WHAT IS NEEDED = Replace "collection date" with "date of collection" throughout the items below and write the lines out again with nothing else changed. Leave out the pictures.

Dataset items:
__________________________________________________

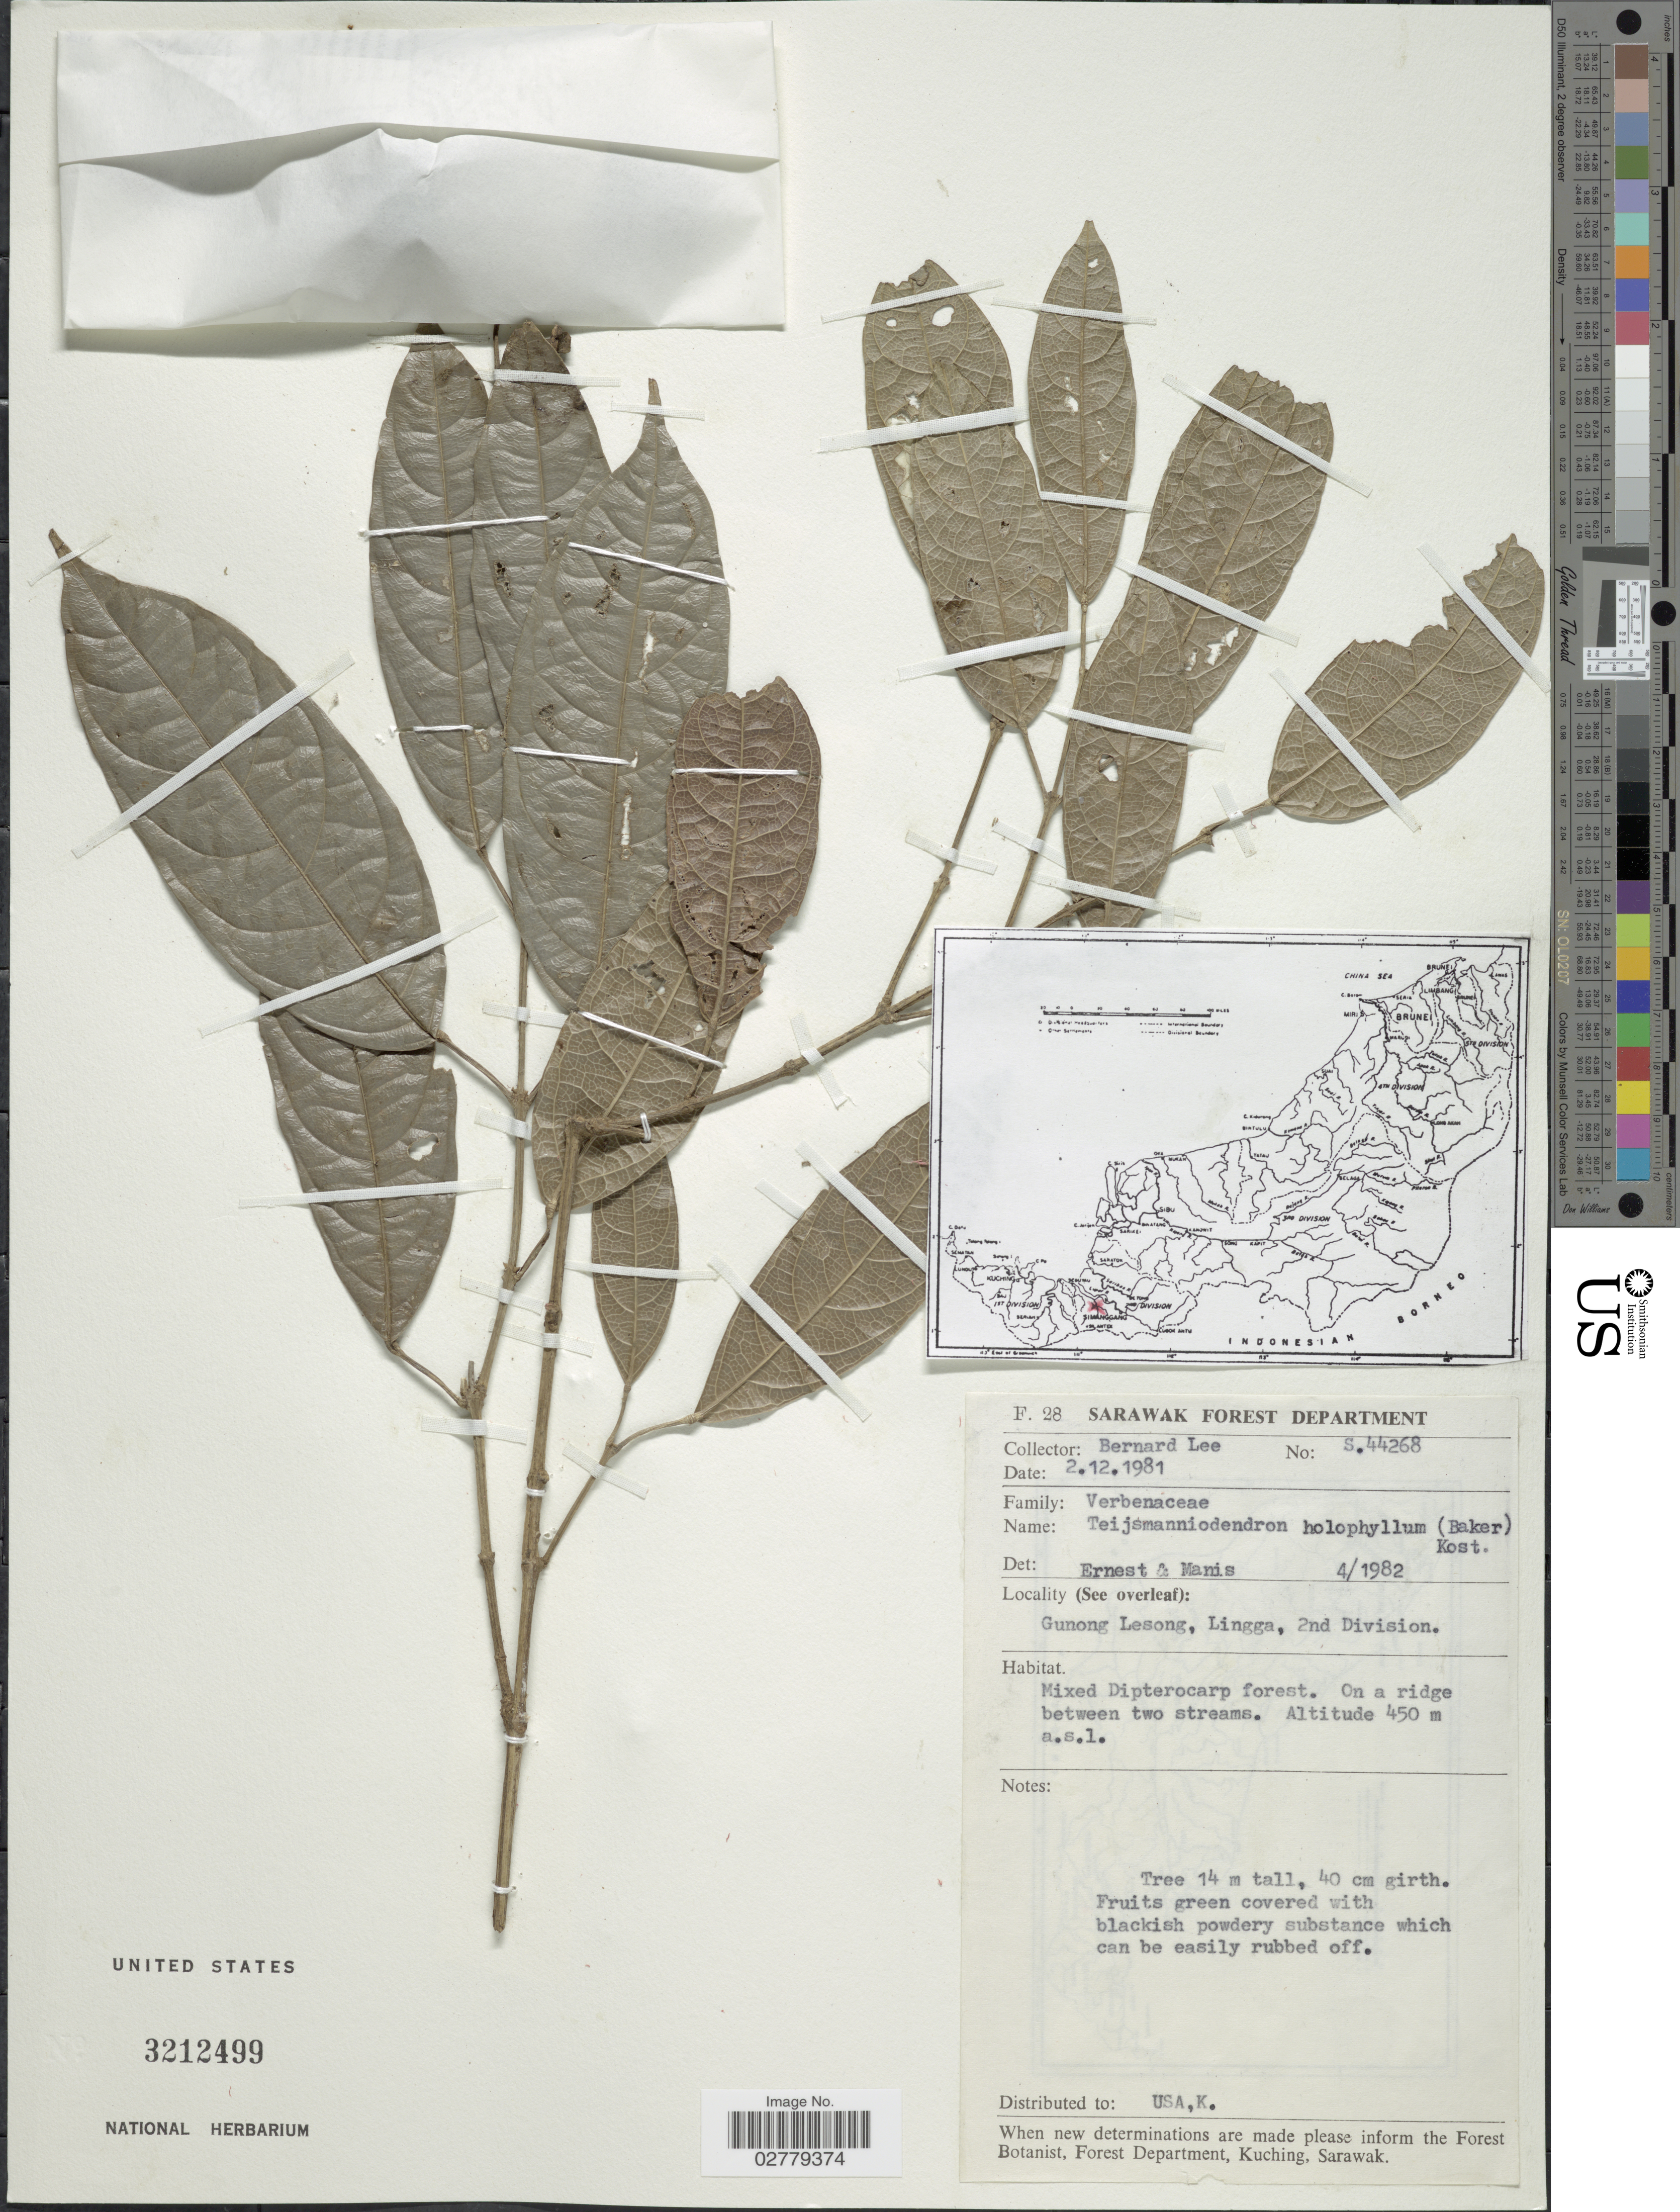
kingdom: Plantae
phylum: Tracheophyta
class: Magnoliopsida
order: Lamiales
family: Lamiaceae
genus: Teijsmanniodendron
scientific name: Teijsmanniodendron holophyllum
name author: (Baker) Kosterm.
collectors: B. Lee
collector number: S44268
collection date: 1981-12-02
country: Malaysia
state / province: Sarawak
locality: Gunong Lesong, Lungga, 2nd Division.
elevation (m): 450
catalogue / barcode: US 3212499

__________________________________________________

PROBLEM SOLUTION =
kingdom: Plantae
phylum: Tracheophyta
class: Magnoliopsida
order: Lamiales
family: Lamiaceae
genus: Teijsmanniodendron
scientific name: Teijsmanniodendron holophyllum
name author: (Baker) Kosterm.
collectors: B. Lee
collector number: S44268
date of collection: 1981-12-02
country: Malaysia
state / province: Sarawak
locality: Gunong Lesong, Lungga, 2nd Division.
elevation (m): 450
catalogue / barcode: US 3212499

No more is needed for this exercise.